“Blue” cement production with electrified cement kilns

Stanford Energy Research Consortium (SERC)

Background

Cement production accounts for 8% of all CO₂ emissions. Most of these emissions result from calcination, which is the thermal decomposition of limestone (mostly CaCO₃) into lime (CaO) and CO₂. Additional emissions are from burning fossil fuels for heat and transportation. Current carbon capture and sequestration (CCS) approaches applied directly to a conventional cement manufacturing facility are not economically attractive due to capital and energy costs of gas separation, in which relatively pure CO₂ must be separated from a flue gas mixture of air, particulates, and CO₂.

Project Goals

We propose a new class of electrified calcination kiln in which CO₂ from the calcination process is captured at high purity without the need for separations, thereby enhancing the economics of clean cement production. Energy will be provided by green electricity and is inputted into the reactor via high frequency, high efficiency magnetic induction. With magnetic induction, heat is inputted in a manner that is volumetric in nature, does not require electrical contacts, and can be inputted to account for both heat and mass transfer considerations. We anticipate that these concepts have the potential to be extended to the entire cement manufacturing process and to other hard to decarbonize industrial processes that require high-grade heating.

Approach

We aim to perform this research through a theoretical and experimental approach that combines chemical and material science analysis with multi-physics modeling of heat and electromagnetics. First, we will focus on the multi-physics design and manufacturing of different reactor configurations. Next, we will focus on the experimental inductive heating of the reactor to perform calcination to facilitate a detailed materials characterization of the resulting lime phases. We will also conduct a theoretical and experimental analysis of the extension of our concept to clinker production.

Team Members

Jonathan Fan
Jonathan Fan is Associate Professor of the Department of Electrical Engineering at Stanford University. His research lies at the intersection of electromagnetics, materials science, the data sciences, and manufacturing, and it focuses on understanding how electromagnetic waves interact with structured media for utilization in advanced radio frequency and photonic systems applications. His group has pioneered new scientific computing algorithms, based on physics-augmented deep learning, to produce some of the best-in-class optimizers and simulators of photonic systems. His group has also engaged in a significant experimental effort to develop new photonic systems in nanoscale additive manufacturing, metrology, imaging, and ranging.

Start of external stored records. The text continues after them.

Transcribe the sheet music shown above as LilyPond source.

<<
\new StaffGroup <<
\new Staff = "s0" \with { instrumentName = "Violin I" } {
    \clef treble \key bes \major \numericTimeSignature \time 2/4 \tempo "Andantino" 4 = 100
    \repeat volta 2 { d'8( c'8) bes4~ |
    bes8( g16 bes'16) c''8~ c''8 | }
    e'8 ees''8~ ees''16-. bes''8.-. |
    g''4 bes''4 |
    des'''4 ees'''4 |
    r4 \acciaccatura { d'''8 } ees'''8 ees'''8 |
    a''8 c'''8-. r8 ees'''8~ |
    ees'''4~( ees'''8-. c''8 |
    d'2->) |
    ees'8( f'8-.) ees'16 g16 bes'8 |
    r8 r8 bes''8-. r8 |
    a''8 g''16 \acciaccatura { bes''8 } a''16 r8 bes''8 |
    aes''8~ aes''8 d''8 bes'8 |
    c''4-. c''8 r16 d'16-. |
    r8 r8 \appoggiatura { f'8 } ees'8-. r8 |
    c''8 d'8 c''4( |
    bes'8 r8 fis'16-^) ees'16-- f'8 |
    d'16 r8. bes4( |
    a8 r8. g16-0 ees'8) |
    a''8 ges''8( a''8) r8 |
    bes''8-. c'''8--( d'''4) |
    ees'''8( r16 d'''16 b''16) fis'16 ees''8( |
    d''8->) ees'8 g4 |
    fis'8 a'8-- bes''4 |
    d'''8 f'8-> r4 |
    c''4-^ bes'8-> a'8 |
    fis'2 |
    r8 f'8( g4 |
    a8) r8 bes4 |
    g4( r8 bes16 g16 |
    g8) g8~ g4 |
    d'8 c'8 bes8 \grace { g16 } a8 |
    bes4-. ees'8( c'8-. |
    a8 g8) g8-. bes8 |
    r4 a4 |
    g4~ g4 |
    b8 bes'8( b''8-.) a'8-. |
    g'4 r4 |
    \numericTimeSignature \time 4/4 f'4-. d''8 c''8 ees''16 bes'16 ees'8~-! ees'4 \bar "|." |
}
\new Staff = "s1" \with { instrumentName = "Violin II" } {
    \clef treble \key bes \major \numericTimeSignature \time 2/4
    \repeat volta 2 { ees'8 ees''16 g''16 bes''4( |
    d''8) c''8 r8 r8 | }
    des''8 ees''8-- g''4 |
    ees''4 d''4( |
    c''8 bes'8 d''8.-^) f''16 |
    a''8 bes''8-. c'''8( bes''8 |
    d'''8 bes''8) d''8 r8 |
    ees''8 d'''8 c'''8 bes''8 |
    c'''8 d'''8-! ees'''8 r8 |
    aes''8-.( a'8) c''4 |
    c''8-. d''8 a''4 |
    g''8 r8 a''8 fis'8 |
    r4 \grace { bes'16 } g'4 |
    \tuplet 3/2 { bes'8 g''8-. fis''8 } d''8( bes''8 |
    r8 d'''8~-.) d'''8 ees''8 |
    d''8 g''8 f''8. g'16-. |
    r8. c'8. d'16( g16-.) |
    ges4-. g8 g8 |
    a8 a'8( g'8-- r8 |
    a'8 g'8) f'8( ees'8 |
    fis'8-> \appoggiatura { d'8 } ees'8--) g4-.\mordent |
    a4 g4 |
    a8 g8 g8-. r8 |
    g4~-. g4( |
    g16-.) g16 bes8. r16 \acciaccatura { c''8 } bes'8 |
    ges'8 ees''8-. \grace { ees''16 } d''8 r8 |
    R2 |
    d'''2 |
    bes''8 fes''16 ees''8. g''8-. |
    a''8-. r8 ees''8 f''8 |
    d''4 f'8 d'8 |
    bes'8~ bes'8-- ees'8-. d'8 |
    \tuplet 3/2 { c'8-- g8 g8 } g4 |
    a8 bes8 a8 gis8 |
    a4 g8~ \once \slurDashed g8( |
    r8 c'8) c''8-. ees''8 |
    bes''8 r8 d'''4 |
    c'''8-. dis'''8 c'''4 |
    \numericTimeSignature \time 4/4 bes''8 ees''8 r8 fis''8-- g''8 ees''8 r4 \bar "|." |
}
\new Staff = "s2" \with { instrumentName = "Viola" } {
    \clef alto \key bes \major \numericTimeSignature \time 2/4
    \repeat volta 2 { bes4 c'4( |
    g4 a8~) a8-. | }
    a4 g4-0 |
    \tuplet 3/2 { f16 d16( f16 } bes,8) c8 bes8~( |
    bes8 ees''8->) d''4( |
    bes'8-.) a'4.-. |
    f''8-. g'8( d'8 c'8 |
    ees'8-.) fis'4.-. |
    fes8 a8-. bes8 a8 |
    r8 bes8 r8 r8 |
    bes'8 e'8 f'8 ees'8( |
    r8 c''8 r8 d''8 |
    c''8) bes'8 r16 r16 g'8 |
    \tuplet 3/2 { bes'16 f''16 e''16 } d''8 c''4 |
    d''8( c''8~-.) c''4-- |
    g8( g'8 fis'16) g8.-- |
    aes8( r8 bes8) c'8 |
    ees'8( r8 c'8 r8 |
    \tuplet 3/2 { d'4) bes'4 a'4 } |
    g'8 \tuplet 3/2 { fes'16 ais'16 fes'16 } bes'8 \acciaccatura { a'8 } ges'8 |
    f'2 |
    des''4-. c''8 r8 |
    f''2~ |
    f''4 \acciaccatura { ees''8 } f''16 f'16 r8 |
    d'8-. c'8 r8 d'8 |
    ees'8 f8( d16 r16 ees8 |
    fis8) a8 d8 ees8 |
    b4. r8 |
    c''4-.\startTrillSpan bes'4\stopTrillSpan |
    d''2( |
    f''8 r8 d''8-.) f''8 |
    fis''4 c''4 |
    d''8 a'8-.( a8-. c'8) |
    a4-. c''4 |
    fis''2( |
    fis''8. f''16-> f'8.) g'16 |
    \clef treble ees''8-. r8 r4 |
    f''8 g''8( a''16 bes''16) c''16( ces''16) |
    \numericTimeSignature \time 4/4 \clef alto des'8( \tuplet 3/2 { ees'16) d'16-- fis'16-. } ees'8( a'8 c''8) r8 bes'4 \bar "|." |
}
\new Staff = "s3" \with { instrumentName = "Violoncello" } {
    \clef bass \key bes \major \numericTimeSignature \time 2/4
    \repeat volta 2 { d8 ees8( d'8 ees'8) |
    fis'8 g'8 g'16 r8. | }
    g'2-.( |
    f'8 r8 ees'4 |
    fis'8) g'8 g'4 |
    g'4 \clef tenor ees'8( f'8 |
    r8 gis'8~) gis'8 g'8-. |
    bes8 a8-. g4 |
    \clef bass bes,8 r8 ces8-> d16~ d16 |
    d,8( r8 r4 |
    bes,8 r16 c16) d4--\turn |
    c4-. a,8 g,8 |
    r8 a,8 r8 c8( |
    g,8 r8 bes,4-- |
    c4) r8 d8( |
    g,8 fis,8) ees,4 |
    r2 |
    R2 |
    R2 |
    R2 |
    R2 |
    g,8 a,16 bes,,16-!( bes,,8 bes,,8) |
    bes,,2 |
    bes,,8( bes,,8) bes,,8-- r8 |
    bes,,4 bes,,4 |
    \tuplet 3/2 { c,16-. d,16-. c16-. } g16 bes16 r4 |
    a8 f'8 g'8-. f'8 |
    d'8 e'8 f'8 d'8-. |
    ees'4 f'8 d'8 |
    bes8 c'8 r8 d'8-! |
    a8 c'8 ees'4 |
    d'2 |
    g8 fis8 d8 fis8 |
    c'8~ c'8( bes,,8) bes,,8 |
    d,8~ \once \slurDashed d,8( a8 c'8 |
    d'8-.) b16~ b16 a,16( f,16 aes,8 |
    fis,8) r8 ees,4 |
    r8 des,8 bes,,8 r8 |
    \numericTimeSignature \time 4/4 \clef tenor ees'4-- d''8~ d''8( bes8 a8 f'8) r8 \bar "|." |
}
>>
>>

More recently, he has innovated new concepts in the inductive heating of chemical reactors, which are an electrification solution to process heating that can simultaneously reduce reactor footprint and capital costs due to process intensification.

Tiziana Vanorio
Tiziana Vanorio is Associate Professor in Earth and Planetary Sciences, Stanford Doerr School of Sustainability. Her research focuses on studying the properties of rocks and geomaterials under harsh condition of stress and temperature, with emphasis on the physical and mechanical changes that result from solid-fluid chemical interaction. The applications of her research go from geological to engineered processes, including fluids in reservoirs and cementation of natural systems from pozzolanic activity and geopolymerization. Her group is pioneering the design of a geocement — a novel Nature-inspired ‘geomimetic’ cementitious binder that greatly minimizes carbon dioxide emissions and increases serviceability of cement sheath to maintain well integrity behind the casing.